Speaker
Description
The PIP-II project currently under construction will boost neutrino production for DUNE, Fermilab's flagship long baseline neutrino oscillation experiment, by doubling the beam power delivered by the accelerator complex. To accomplish this, the total charge injected from the linac into the existing Booster RCS ring will increase from 4.5 to 6.5E12 while the machine ramp rate will be raised from 15 to 20 Hz.

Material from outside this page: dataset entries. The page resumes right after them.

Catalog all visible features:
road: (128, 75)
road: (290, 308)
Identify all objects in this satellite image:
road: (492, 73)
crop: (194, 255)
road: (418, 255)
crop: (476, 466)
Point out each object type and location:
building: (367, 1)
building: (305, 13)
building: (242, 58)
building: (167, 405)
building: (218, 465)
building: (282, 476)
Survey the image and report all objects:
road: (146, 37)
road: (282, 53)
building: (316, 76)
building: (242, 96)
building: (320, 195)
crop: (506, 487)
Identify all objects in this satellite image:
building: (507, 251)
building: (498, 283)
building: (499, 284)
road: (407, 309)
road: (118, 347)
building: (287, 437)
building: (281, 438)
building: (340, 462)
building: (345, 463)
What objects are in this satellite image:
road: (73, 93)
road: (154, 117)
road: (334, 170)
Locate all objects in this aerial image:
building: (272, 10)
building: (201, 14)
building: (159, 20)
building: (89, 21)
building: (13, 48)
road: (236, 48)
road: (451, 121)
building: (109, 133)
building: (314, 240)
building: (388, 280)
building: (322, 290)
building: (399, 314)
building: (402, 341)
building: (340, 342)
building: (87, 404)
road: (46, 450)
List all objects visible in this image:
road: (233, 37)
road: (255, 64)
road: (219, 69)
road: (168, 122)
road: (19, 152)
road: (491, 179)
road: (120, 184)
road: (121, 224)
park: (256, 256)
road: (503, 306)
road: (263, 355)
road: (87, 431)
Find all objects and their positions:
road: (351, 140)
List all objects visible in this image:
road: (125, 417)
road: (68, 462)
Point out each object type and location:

The Booster accelerates beam from 800 to 8000 MeV and crosses transition at $\gamma = 5.45$ In current, pre PIP-II operations, no formal gamma-t jump system is used and the longitudinal emittance blowup is limited with an active quadrupole mode feedback system. Due to the slip-stacking process used in the dowstream Recycler Ring to accumulate and increase bunch intensity, to prevent excessive particle loss the longitudinal emittance at extraction limited is set to 0.1 eV-s (95\%). Given that collective fields scale with intensity, it is anticipated that additional measures will need to be put in place to meet this requirement. We look at the so-called triple phase-jump technique a possible candidates for transition mitigation and present some simulation results. Despite known limitations, attractive aspects of the triple jump are that the phase manipulations are incorporated within the digital LLRF system; no additional magnets or pulsed power supplies are needed and the technique is compatible with active quadrupole mode feedback.